### RECORDS SHOWN
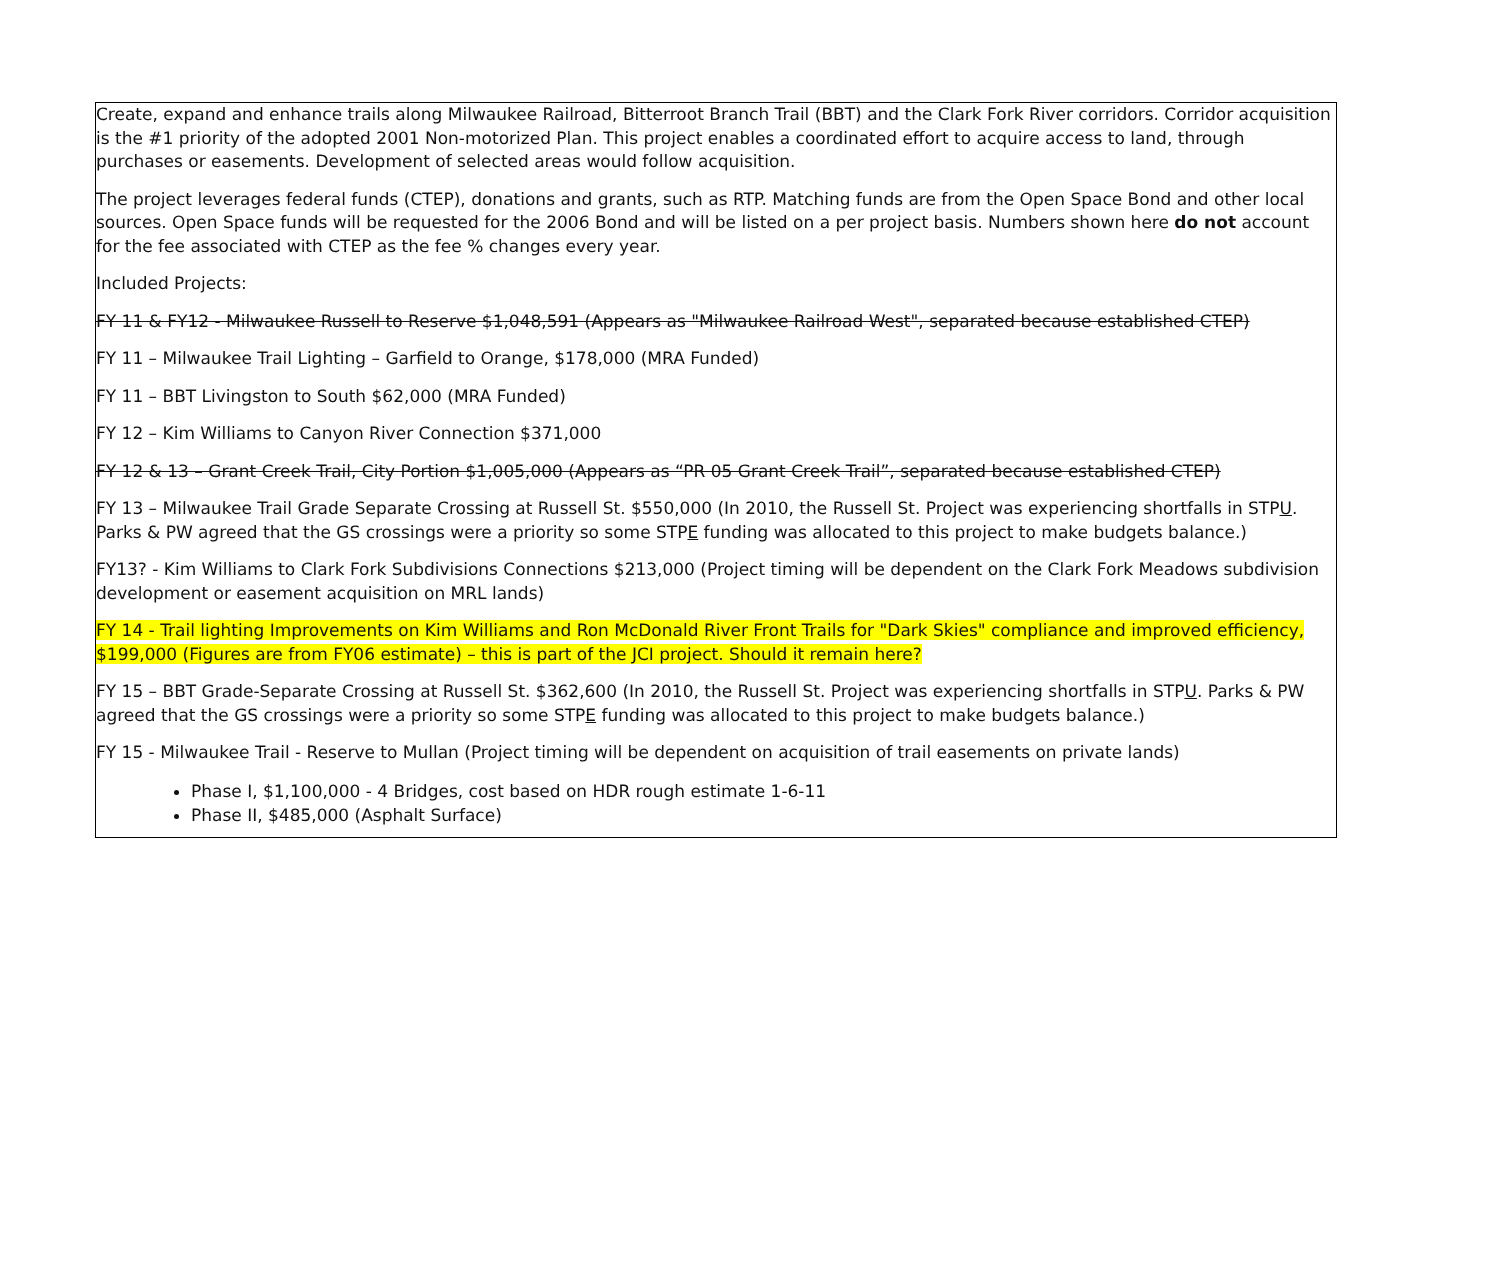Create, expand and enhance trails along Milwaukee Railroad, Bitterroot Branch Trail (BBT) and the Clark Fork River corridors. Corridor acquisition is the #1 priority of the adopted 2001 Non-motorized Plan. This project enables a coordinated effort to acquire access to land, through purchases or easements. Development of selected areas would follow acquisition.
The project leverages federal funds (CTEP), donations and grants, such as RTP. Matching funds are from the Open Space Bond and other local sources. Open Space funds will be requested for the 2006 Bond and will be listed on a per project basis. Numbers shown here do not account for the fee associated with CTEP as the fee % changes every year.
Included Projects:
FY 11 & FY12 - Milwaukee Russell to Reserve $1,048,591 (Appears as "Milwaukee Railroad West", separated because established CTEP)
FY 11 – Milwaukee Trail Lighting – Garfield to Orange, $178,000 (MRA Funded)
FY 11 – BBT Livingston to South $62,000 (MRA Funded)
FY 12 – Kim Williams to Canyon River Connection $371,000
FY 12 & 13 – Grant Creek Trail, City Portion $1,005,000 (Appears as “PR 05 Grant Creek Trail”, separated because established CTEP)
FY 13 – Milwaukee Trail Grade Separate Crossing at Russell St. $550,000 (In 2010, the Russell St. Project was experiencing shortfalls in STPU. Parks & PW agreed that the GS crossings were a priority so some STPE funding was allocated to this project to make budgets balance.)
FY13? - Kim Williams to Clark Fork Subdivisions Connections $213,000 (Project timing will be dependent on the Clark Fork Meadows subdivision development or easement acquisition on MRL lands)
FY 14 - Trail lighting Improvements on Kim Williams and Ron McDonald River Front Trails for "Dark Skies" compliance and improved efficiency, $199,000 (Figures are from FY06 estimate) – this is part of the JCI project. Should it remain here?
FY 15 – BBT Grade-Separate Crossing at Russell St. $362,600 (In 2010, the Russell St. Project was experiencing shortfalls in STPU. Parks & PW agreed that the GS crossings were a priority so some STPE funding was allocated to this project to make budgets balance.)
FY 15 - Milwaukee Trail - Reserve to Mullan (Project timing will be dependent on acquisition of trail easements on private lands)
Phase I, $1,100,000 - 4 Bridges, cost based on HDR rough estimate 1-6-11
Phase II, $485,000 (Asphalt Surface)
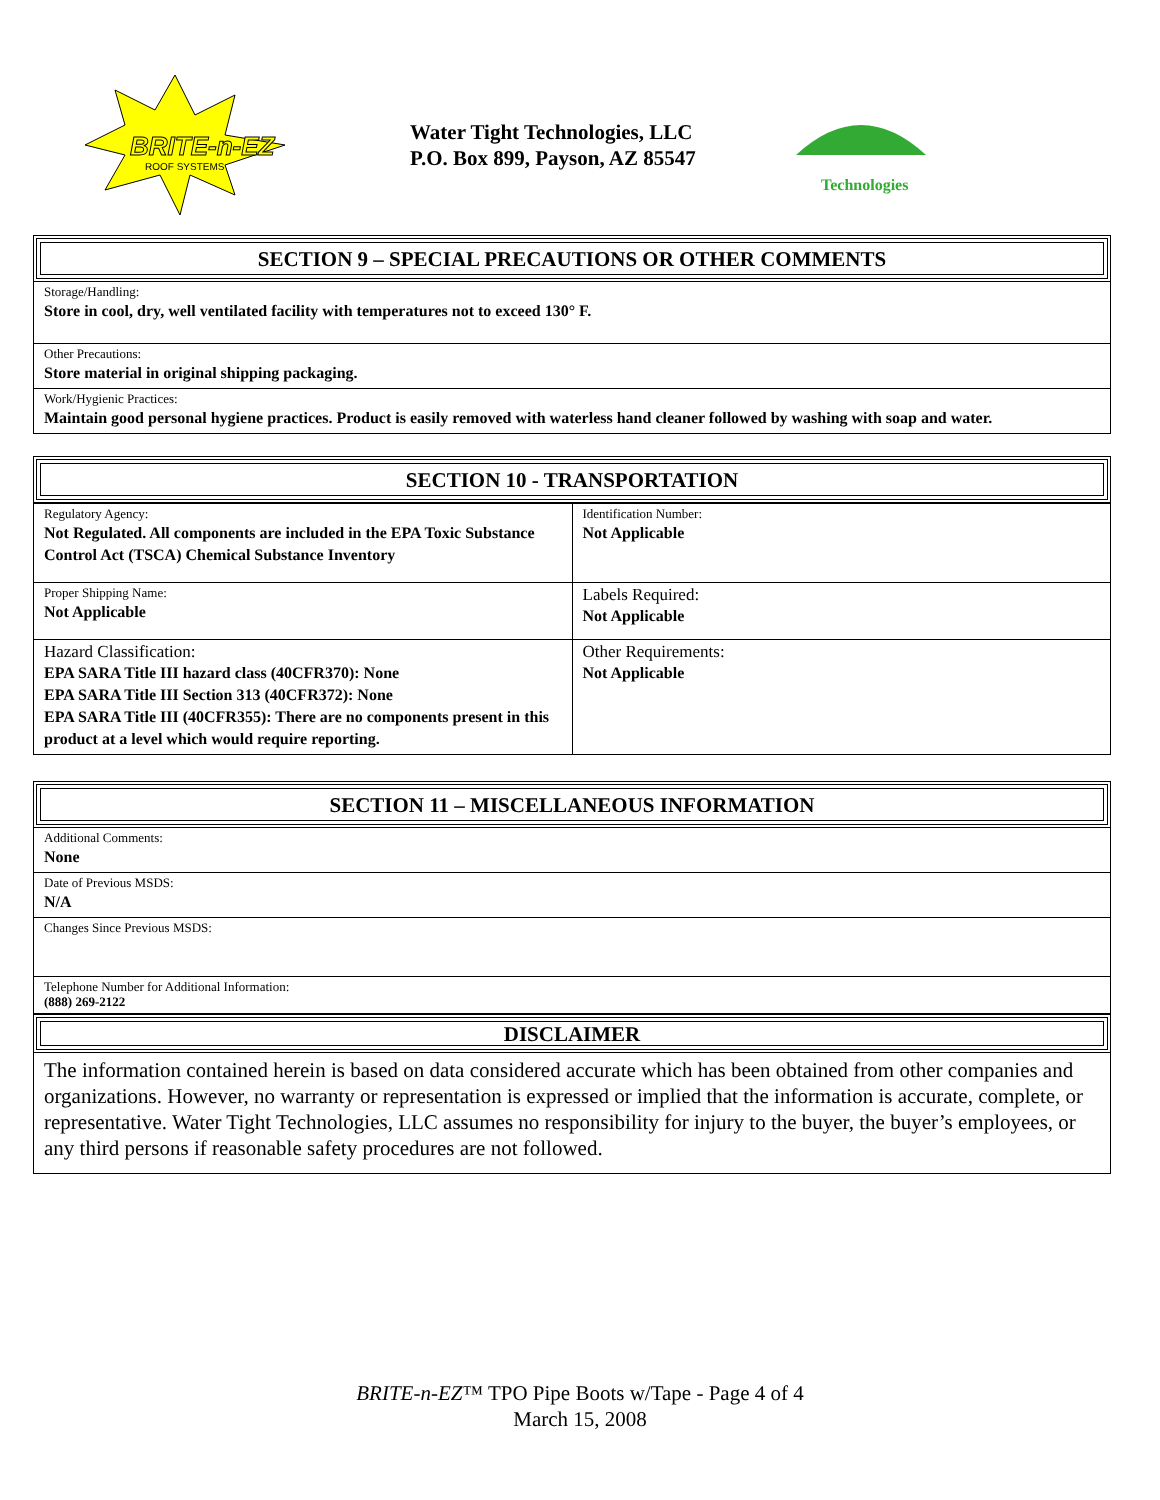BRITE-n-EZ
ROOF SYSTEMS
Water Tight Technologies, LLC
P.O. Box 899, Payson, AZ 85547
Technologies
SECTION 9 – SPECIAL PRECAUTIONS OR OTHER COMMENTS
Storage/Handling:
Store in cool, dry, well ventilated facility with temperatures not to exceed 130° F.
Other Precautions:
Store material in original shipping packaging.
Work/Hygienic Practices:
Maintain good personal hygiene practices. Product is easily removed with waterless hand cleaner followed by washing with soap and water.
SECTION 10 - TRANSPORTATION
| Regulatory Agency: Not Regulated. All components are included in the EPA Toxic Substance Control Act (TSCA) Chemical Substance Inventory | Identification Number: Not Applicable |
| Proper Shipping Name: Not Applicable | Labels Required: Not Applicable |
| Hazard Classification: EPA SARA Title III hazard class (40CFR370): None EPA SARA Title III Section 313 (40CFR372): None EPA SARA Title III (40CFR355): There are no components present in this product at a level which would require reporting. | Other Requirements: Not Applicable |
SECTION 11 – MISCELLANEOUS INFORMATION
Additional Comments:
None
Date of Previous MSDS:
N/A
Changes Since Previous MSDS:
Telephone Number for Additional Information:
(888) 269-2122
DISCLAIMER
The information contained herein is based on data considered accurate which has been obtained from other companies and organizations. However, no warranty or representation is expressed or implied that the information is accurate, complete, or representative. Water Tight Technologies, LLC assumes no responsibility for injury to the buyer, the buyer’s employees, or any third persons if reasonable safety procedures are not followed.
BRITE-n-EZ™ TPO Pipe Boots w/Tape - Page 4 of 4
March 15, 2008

### WORK TO COMPLETE
Each line above should be returned exactly as it stands, minus any pictures.

### COMPLETED EXERCISE
Create, expand and enhance trails along Milwaukee Railroad, Bitterroot Branch Trail (BBT) and the Clark Fork River corridors. Corridor acquisition is the #1 priority of the adopted 2001 Non-motorized Plan. This project enables a coordinated effort to acquire access to land, through purchases or easements. Development of selected areas would follow acquisition.
The project leverages federal funds (CTEP), donations and grants, such as RTP. Matching funds are from the Open Space Bond and other local sources. Open Space funds will be requested for the 2006 Bond and will be listed on a per project basis. Numbers shown here do not account for the fee associated with CTEP as the fee % changes every year.
Included Projects:
FY 11 & FY12 - Milwaukee Russell to Reserve $1,048,591 (Appears as "Milwaukee Railroad West", separated because established CTEP)
FY 11 – Milwaukee Trail Lighting – Garfield to Orange, $178,000 (MRA Funded)
FY 11 – BBT Livingston to South $62,000 (MRA Funded)
FY 12 – Kim Williams to Canyon River Connection $371,000
FY 12 & 13 – Grant Creek Trail, City Portion $1,005,000 (Appears as “PR 05 Grant Creek Trail”, separated because established CTEP)
FY 13 – Milwaukee Trail Grade Separate Crossing at Russell St. $550,000 (In 2010, the Russell St. Project was experiencing shortfalls in STPU. Parks & PW agreed that the GS crossings were a priority so some STPE funding was allocated to this project to make budgets balance.)
FY13? - Kim Williams to Clark Fork Subdivisions Connections $213,000 (Project timing will be dependent on the Clark Fork Meadows subdivision development or easement acquisition on MRL lands)
FY 14 - Trail lighting Improvements on Kim Williams and Ron McDonald River Front Trails for "Dark Skies" compliance and improved efficiency, $199,000 (Figures are from FY06 estimate) – this is part of the JCI project. Should it remain here?
FY 15 – BBT Grade-Separate Crossing at Russell St. $362,600 (In 2010, the Russell St. Project was experiencing shortfalls in STPU. Parks & PW agreed that the GS crossings were a priority so some STPE funding was allocated to this project to make budgets balance.)
FY 15 - Milwaukee Trail - Reserve to Mullan (Project timing will be dependent on acquisition of trail easements on private lands)
Phase I, $1,100,000 - 4 Bridges, cost based on HDR rough estimate 1-6-11
Phase II, $485,000 (Asphalt Surface)
BRITE-n-EZ
ROOF SYSTEMS
Water Tight Technologies, LLC
P.O. Box 899, Payson, AZ 85547
Technologies
SECTION 9 – SPECIAL PRECAUTIONS OR OTHER COMMENTS
Storage/Handling:
Store in cool, dry, well ventilated facility with temperatures not to exceed 130° F.
Other Precautions:
Store material in original shipping packaging.
Work/Hygienic Practices:
Maintain good personal hygiene practices. Product is easily removed with waterless hand cleaner followed by washing with soap and water.
SECTION 10 - TRANSPORTATION
| Regulatory Agency: Not Regulated. All components are included in the EPA Toxic Substance Control Act (TSCA) Chemical Substance Inventory | Identification Number: Not Applicable |
| Proper Shipping Name: Not Applicable | Labels Required: Not Applicable |
| Hazard Classification: EPA SARA Title III hazard class (40CFR370): None EPA SARA Title III Section 313 (40CFR372): None EPA SARA Title III (40CFR355): There are no components present in this product at a level which would require reporting. | Other Requirements: Not Applicable |
SECTION 11 – MISCELLANEOUS INFORMATION
Additional Comments:
None
Date of Previous MSDS:
N/A
Changes Since Previous MSDS:
Telephone Number for Additional Information:
(888) 269-2122
DISCLAIMER
The information contained herein is based on data considered accurate which has been obtained from other companies and organizations. However, no warranty or representation is expressed or implied that the information is accurate, complete, or representative. Water Tight Technologies, LLC assumes no responsibility for injury to the buyer, the buyer’s employees, or any third persons if reasonable safety procedures are not followed.
BRITE-n-EZ™ TPO Pipe Boots w/Tape - Page 4 of 4
March 15, 2008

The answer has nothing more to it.